Le Top 12 serait déjà un petit exploit!

Hockey

PAR JEAN-FRANÇOIS JOURDAIN

Publié le

ANALYSE

Pour leur deuxième coupe du monde en 8 ans, les Belges sont tombés dans la `poule de la mort´. Qualifiés de justesse en juillet 2001 au tournoi d'Edimbourg, ils se retrouvent en compagnie de la Hollande et de l'Espagne (finalistes de l'édition précédente), de l'Allemagne (championne d'Europe) et du Pakistan, pour ne citer que les nations de tout premier plan. Et le reste du programme n'a pas de quoi inciter à un optimisme particulier, puisque l'Argentine et l'Afrique du Sud, autres adversaires des Belges, n'ont plus été battus par la Belgique depuis respectivement 15 et 20 ans! Seule la Nouvelle-Zélande semble, théoriquement, plus faible que les Diables dans ce groupe.

Or, pour éviter les quatre dernières places de cette Coupe du Monde exceptionnellement étendue à 16 équipes (la FIH a déjà décidé d'un retour à 12, plus rationnel, dès 2006), il faudra impérativement éviter les deux dernières places de la poule. Une tâche titanesque qui, cependant, n'effraie pas outre mesure le coach sud-africain Giles Bonnet. Celui-ci, fidèle à la politique qu'il s'est tracée depuis qu'il a repris les commandes de l'équipe nationale après Edimbourg, considère cette Coupe du Monde comme... un bon entraînement en fonction de son objectif avoué : qualifier la Belgique pour les Jeux d'Athènes en 2004. Une compétition où notre pays brille par son absence depuis 1976 à Montréal.
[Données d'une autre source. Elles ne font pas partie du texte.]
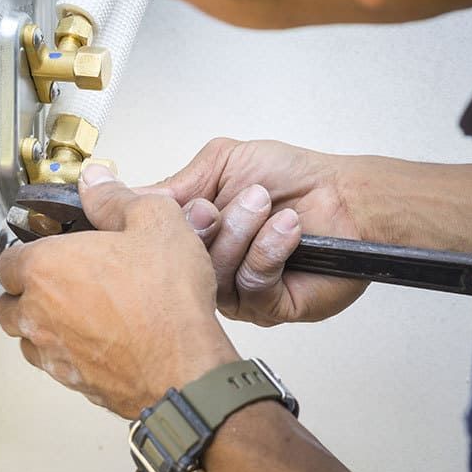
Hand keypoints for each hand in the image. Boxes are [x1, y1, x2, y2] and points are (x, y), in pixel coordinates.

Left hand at [0, 165, 239, 418]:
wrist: (185, 365)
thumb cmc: (166, 302)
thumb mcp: (153, 222)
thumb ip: (115, 198)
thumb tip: (98, 183)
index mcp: (45, 268)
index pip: (6, 260)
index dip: (24, 253)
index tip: (42, 250)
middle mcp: (39, 313)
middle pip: (8, 303)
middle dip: (26, 292)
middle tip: (56, 281)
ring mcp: (53, 352)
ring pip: (27, 339)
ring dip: (41, 326)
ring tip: (74, 312)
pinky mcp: (74, 382)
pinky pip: (56, 366)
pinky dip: (66, 354)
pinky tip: (95, 341)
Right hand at [153, 138, 368, 325]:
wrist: (346, 196)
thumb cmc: (291, 178)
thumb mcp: (223, 163)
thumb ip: (176, 183)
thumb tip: (126, 194)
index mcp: (193, 236)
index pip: (152, 241)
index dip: (152, 224)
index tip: (160, 205)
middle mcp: (209, 268)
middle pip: (176, 261)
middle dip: (201, 226)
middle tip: (219, 204)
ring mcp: (237, 292)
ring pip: (215, 272)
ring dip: (242, 231)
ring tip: (264, 204)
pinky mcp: (269, 307)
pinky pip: (252, 285)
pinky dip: (269, 249)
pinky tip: (287, 228)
C'est dire que terminer dans les quatre derniers ne serait pas une catastrophe de son point de vue. Mais rien ne dit qu'on en arrivera là. `L'Argentine a eu de gros problèmes de préparation causés par la situation économique dans ce pays´ fait-il observer. Quant à savoir si cela influera sur la forme des talentueux Argentins, pour qui la Belgique constitue un client régulier depuis quelques lustres, seule la réalité du terrain pourra répondre à cette question.

Sans le dire, Bonnet espère aussi secrètement triompher de l'Afrique du Sud, une équipe qu'il connaît fort bien pour en avoir été le capitaine, puis le coach, et qui compte en ses rangs l'un des meilleurs buteurs du monde, Greg Nicol...

Outre la cruauté du tirage au sort, les Belges n'ont pas eu beaucoup de chance non plus dans le déroulé des rencontres: ils affronteront en effet les quatre nations les plus solides pour commencer! Et dans ce groupe où la différence de buts pourrait bien jouer un rôle décisif, ils doivent s'attendre à ce que chaque adversaire joue contre eux à fond pendant 70 minutes. De leur capacité morale à encaisser les coups qui ne manqueront pas de pleuvoir dépendra, entre autres, leur classement final.